Remius said:Just read that.
Sounds like a mess if any of it is true.
Some of it is accurate. A fair bit of it, particularly the parts where Palango inserts his own beliefs and assumptions, is right out of 'er. Pretty much everything he says about the initial responses - particularly with regards to IARD, containment, and the initial critical incident command - is completely worthless. IARD (I instruct it) is a response used when intelligence tells you the threat you're moving towards. If you no longer have shots, screams, or fresh witnesses pointing you towards the threat, it doesn't work. Absent those you're fumbling around in the dark.
Separately, I'm not sure how they imagine you can set up roadblocks and containment when you have a skeletal overnight crew, a half dozen crime scenes, and other first responders (fire, paramedics) to protect. I like his backhanded slam at the critical incident commander 'never attending the scene'. No crap. He's not supposed to. His role is in the CP lining up and deploying resources and making tactical decisions, not sucked into any one part of the situation. It's like asking why the battalion commander wasn't with Charlie team when they took the trench. He talks about how on the morning, they didn't call in many other cops- that's patently false. They called a ton, from all over the province, the situation simply ended with the shooter's death before many of them were in a position to assist, though many subsequently provided security at the various crime scenes. He makes lots of noise about not involving other police services, even though as I've previously discussed they didn't have compatible radios, and they did assist RCMP by taking other calls to free up Mounties. He talks about ERT just 'standing around' and not deploying to specific sites, but that's not how ERT works. They go whent here's a target area concretely identified so they don't get caught in place A when suddenly they're needed in place B. He tries to suggest the presence of a crisis negotiator suggests police had contact with the shooter, but in actuality a crisis negotiator is a part of the standard ERT / critical incident deployment package, along with several other things.

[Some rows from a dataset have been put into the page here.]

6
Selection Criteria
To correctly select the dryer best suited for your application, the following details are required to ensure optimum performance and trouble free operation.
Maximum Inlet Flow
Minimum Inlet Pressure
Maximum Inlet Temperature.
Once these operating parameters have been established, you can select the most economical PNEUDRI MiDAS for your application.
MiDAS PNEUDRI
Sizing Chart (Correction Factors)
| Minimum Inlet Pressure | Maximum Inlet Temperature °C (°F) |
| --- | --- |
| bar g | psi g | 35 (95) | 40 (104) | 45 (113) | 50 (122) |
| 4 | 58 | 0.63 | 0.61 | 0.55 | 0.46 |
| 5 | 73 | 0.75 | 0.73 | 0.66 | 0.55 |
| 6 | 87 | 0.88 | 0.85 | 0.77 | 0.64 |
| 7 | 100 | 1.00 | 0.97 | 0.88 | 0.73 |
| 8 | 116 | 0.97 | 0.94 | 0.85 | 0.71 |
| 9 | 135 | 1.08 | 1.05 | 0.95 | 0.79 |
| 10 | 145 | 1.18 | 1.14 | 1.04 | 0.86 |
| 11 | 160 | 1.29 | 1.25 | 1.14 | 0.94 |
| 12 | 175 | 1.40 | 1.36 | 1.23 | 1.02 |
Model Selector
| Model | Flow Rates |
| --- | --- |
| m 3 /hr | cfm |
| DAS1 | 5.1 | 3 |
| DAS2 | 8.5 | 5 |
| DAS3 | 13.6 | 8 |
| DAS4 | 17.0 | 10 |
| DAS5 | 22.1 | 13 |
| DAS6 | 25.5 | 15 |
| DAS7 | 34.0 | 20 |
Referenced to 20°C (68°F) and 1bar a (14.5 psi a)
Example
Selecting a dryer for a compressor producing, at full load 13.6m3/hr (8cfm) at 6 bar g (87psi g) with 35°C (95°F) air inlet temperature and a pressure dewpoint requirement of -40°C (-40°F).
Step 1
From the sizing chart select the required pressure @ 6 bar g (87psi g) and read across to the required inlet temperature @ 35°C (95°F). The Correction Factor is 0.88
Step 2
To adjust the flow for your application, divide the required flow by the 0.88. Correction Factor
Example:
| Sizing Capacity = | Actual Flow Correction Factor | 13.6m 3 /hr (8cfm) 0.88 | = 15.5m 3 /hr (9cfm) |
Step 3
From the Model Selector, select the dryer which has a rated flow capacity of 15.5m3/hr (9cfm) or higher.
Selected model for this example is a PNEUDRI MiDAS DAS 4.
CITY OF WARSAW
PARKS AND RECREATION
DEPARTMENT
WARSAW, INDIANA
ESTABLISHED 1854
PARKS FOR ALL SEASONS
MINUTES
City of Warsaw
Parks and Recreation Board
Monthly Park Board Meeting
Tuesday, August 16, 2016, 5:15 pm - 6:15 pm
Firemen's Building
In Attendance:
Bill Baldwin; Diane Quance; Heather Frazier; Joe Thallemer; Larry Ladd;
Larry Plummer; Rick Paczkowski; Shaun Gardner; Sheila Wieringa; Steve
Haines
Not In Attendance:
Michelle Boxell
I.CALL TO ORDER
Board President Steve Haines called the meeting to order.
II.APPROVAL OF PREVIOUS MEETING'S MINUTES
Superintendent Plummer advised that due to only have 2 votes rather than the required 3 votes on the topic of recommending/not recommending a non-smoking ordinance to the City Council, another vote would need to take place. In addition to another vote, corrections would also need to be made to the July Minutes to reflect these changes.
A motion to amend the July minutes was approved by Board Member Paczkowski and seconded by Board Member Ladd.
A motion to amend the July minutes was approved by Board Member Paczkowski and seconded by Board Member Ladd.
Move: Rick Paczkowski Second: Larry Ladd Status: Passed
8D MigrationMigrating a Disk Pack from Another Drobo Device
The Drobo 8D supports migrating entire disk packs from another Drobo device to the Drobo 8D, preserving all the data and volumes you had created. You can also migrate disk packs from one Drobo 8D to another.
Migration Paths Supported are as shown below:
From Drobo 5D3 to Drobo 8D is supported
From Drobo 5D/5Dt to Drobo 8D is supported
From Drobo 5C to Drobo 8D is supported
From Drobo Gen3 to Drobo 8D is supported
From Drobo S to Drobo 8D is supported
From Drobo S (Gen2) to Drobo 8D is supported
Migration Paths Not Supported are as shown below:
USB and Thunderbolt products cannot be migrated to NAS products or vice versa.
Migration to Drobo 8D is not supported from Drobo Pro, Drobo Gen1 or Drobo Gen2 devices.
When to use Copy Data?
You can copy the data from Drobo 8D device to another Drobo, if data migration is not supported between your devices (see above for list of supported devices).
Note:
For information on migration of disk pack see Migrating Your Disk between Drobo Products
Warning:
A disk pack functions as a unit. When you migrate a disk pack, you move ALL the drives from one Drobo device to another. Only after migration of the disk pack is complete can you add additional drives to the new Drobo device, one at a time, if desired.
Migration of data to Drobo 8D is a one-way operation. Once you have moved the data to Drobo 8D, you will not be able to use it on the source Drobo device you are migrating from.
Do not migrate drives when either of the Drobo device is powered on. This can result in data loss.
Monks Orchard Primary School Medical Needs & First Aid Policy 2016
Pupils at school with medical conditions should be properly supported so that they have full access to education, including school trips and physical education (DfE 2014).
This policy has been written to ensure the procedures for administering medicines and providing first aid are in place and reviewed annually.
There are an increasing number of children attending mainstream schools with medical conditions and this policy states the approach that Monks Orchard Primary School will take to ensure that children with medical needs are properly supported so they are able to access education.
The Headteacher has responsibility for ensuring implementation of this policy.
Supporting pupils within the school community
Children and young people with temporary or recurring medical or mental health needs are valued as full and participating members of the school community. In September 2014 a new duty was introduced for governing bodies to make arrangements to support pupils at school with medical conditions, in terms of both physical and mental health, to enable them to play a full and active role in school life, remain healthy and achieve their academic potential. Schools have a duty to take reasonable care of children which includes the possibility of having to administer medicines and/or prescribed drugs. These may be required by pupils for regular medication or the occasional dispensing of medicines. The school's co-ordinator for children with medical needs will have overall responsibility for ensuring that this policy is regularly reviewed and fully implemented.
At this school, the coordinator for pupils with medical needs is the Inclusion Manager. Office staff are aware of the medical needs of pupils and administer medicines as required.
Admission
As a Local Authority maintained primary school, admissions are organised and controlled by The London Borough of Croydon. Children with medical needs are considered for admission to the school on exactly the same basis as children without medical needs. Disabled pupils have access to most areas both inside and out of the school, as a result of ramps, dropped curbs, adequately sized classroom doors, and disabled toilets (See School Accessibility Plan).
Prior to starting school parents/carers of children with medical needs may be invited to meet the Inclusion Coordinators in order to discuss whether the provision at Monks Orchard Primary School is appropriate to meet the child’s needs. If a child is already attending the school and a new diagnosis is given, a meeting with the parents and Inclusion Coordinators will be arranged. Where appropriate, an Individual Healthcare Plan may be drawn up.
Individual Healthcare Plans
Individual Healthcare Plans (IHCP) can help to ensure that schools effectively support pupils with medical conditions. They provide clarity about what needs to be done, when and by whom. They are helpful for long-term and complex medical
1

Lots of other things he gets wrong, but that's not atypical of his articles and I'm not going to take the time to dissect it further. Put stock in it if you choose to. I personally don't. There were definite things that could be improved, but fundamentally the attacker set himself up with a huge advantage, and hit an area that was very sparsely manned with police officers. He did so in just such a way as to cause maximum confusion, consume maximum police resources, but get himself out of danger spots before there could be a response.